Extracted page text data:
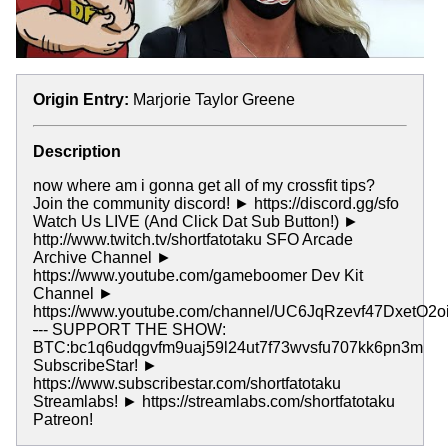
Origin Entry:
Marjorie Taylor Greene
Description
now where am i gonna get all of my crossfit tips?
Join the community discord! ► https://discord.gg/sfo
Watch Us LIVE (And Click Dat Sub Button!) ►
http://www.twitch.tv/shortfatotaku SFO Arcade
Archive Channel ►
https://www.youtube.com/gameboomer Dev Kit
Channel ►
https://www.youtube.com/channel/UC6JqRzevf47DxetO2o
-
-- SUPPORT THE SHOW:
BTC:bc1q6udqgvfm9uaj59l24ut7f73wvsfu707kk6pn3m
SubscribeStar! ►
https://www.subscribestar.com/shortfatotaku
Streamlabs! ► https://streamlabs.com/shortfatotaku
Patreon!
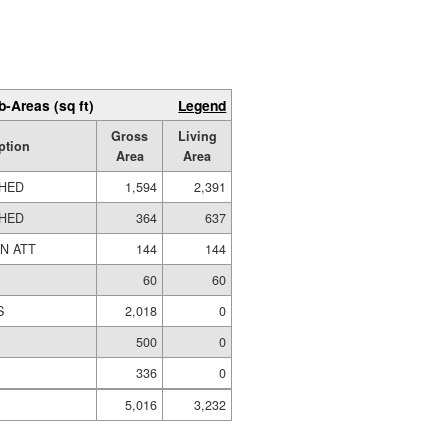
b-Areas (sq ft)
Legend
Gross
Living
ption
Area
Area
SHED
1,594
2,391
SHED
364
637
N ATT
144
144
60
60
S
2,018
0
500
0
336
0
5,016
3,232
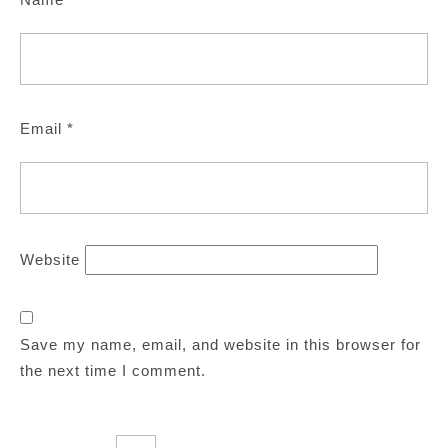
Email
*
Website
Save my name, email, and website in this browser for
the next time I comment.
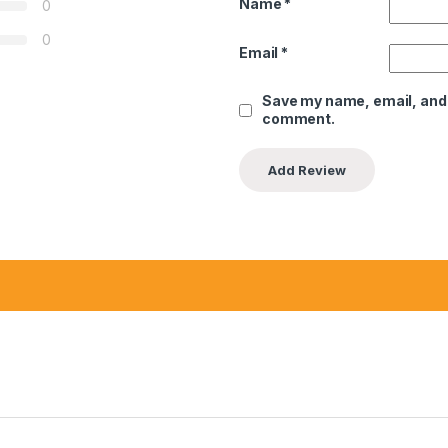
Name
*
0
0
Email
*
Save my name, email, and w
comment.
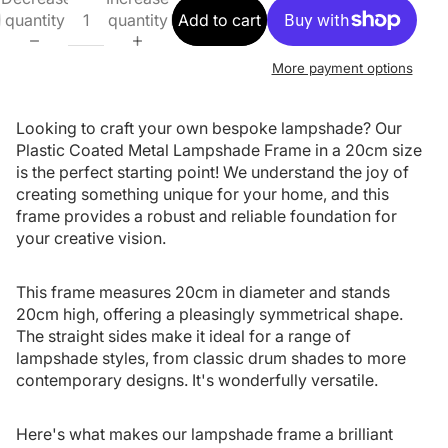
quantity
quantity
Add to cart
More payment options
Looking to craft your own bespoke lampshade? Our
Plastic Coated Metal Lampshade Frame in a 20cm size
is the perfect starting point! We understand the joy of
creating something unique for your home, and this
frame provides a robust and reliable foundation for
your creative vision.
This frame measures 20cm in diameter and stands
20cm high, offering a pleasingly symmetrical shape.
The straight sides make it ideal for a range of
lampshade styles, from classic drum shades to more
contemporary designs. It's wonderfully versatile.
Here's what makes our lampshade frame a brilliant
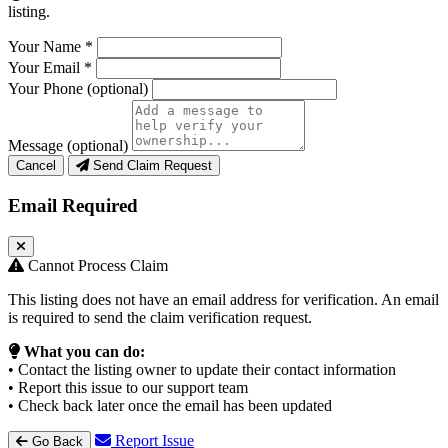
listing.
Your Name
*
Your Email
*
Your Phone
(optional)
Message
(optional)
Cancel
Send Claim Request
Email Required
Cannot Process Claim
This listing does not have an email address for verification. An email
is required to send the claim verification request.
What you can do:
• Contact the listing owner to update their contact information
• Report this issue to our support team
• Check back later once the email has been updated
Report Issue
Go Back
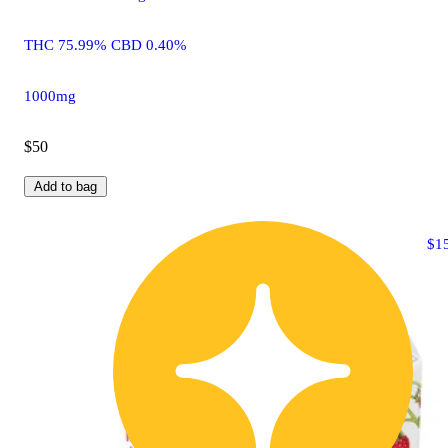
THC 75.99% CBD 0.40%
1000mg
$50
Add to bag
$1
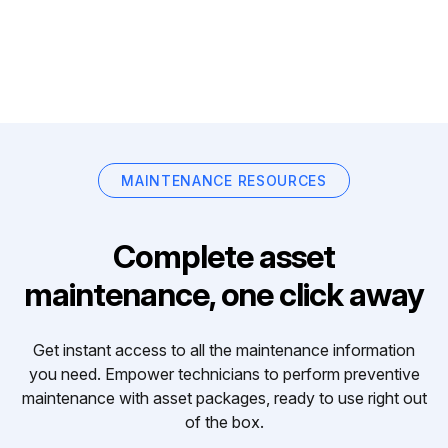
MAINTENANCE RESOURCES
Complete asset
maintenance, one click away
Get instant access to all the maintenance information
you need. Empower technicians to perform preventive
maintenance with asset packages, ready to use right out
of the box.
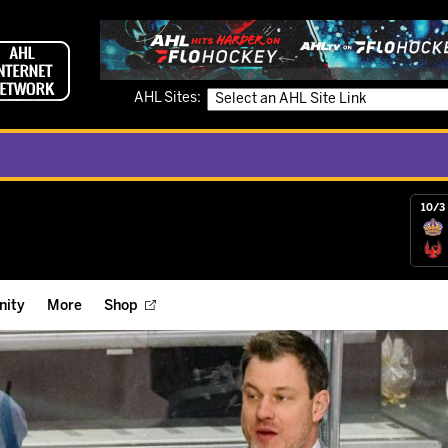
AHL Sites:
10/3 
ity
More
Shop
ts
ope Reigns Foundation
Videos
r Street Hockey Clinics
Reign Check Podcast
nt of the Month
Watch AHLTV on FloHockey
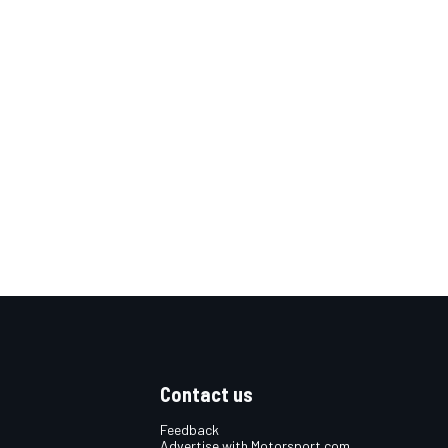
Contact us
Feedback
Advertise with Motorsport.com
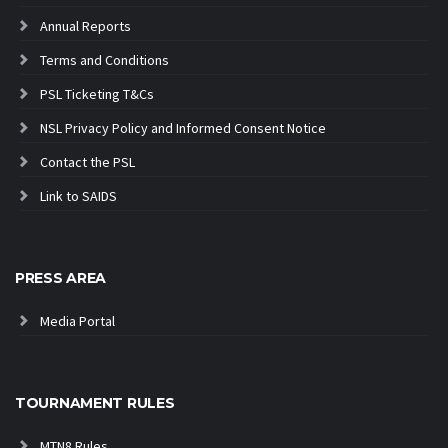
Annual Reports
Terms and Conditions
PSL Ticketing T&Cs
NSL Privacy Policy and Informed Consent Notice
Contact the PSL
Link to SAIDS
PRESS AREA
Media Portal
TOURNAMENT RULES
MTN8 Rules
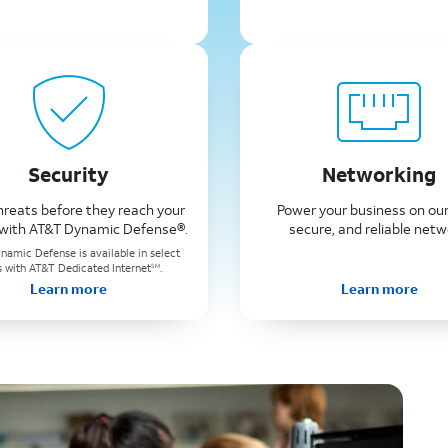
Security
Networking
hreats before they reach your
Power your business on our
l with AT&T Dynamic Defense®.
secure, and reliable netw
amic Defense is available in select
s with AT&T Dedicated Internet
.
SM
Learn more
Learn more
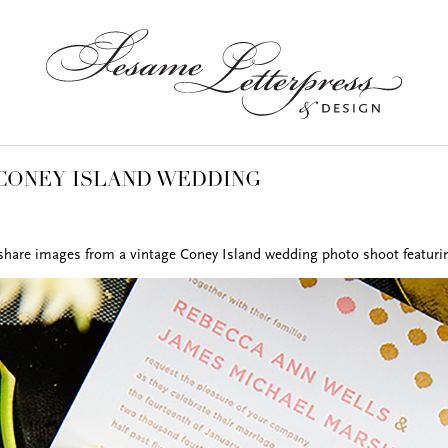
CONEY ISLAND WEDDING
 share images from a vintage Coney Island wedding photo shoot featurin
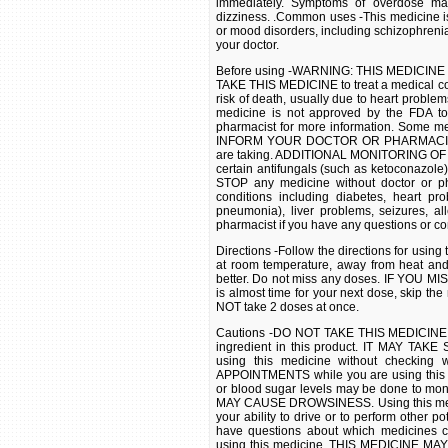
immediately. Symptoms of overdose may
dizziness. .Common uses -This medicine i
or mood disorders, including schizophrenia
your doctor.
Before using -WARNING: THIS MEDICIN
TAKE THIS MEDICINE to treat a medical co
risk of death, usually due to heart problem
medicine is not approved by the FDA to 
pharmacist for more information. Some med
INFORM YOUR DOCTOR OR PHARMACIST of a
are taking. ADDITIONAL MONITORING OF
certain antifungals (such as ketoconazol
STOP any medicine without doctor or ph
conditions including diabetes, heart pro
pneumonia), liver problems, seizures, al
pharmacist if you have any questions or co
Directions -Follow the directions for usi
at room temperature, away from heat an
better. Do not miss any doses. IF YOU MIS
is almost time for your next dose, skip t
NOT take 2 doses at once.
Cautions -DO NOT TAKE THIS MEDICINE if y
ingredient in this product. IT MAY TAKE
using this medicine without checki
APPOINTMENTS while you are using this m
or blood sugar levels may be done to moni
MAY CAUSE DROWSINESS. Using this medici
your ability to drive or to perform other p
have questions about which medicines
using this medicine. THIS MEDICINE MAY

*Task brief*. The response is to contain exactly the lines from the beginning of the data through the line containing "contemporary designs. It's", both ends included, and nothing else; omit the pictures.

*Result for this task*.
Origin Entry:
Marjorie Taylor Greene
Description
now where am i gonna get all of my crossfit tips?
Join the community discord! ► https://discord.gg/sfo
Watch Us LIVE (And Click Dat Sub Button!) ►
http://www.twitch.tv/shortfatotaku SFO Arcade
Archive Channel ►
https://www.youtube.com/gameboomer Dev Kit
Channel ►
https://www.youtube.com/channel/UC6JqRzevf47DxetO2o
-
-- SUPPORT THE SHOW:
BTC:bc1q6udqgvfm9uaj59l24ut7f73wvsfu707kk6pn3m
SubscribeStar! ►
https://www.subscribestar.com/shortfatotaku
Streamlabs! ► https://streamlabs.com/shortfatotaku
Patreon!
b-Areas (sq ft)
Legend
Gross
Living
ption
Area
Area
SHED
1,594
2,391
SHED
364
637
N ATT
144
144
60
60
S
2,018
0
500
0
336
0
5,016
3,232
Email
*
Website
Save my name, email, and website in this browser for
the next time I comment.
Name
*
0
0
Email
*
Save my name, email, and w
comment.
quantity
quantity
Add to cart
More payment options
Looking to craft your own bespoke lampshade? Our
Plastic Coated Metal Lampshade Frame in a 20cm size
is the perfect starting point! We understand the joy of
creating something unique for your home, and this
frame provides a robust and reliable foundation for
your creative vision.
This frame measures 20cm in diameter and stands
20cm high, offering a pleasingly symmetrical shape.
The straight sides make it ideal for a range of
lampshade styles, from classic drum shades to more
contemporary designs. It's wonderfully versatile.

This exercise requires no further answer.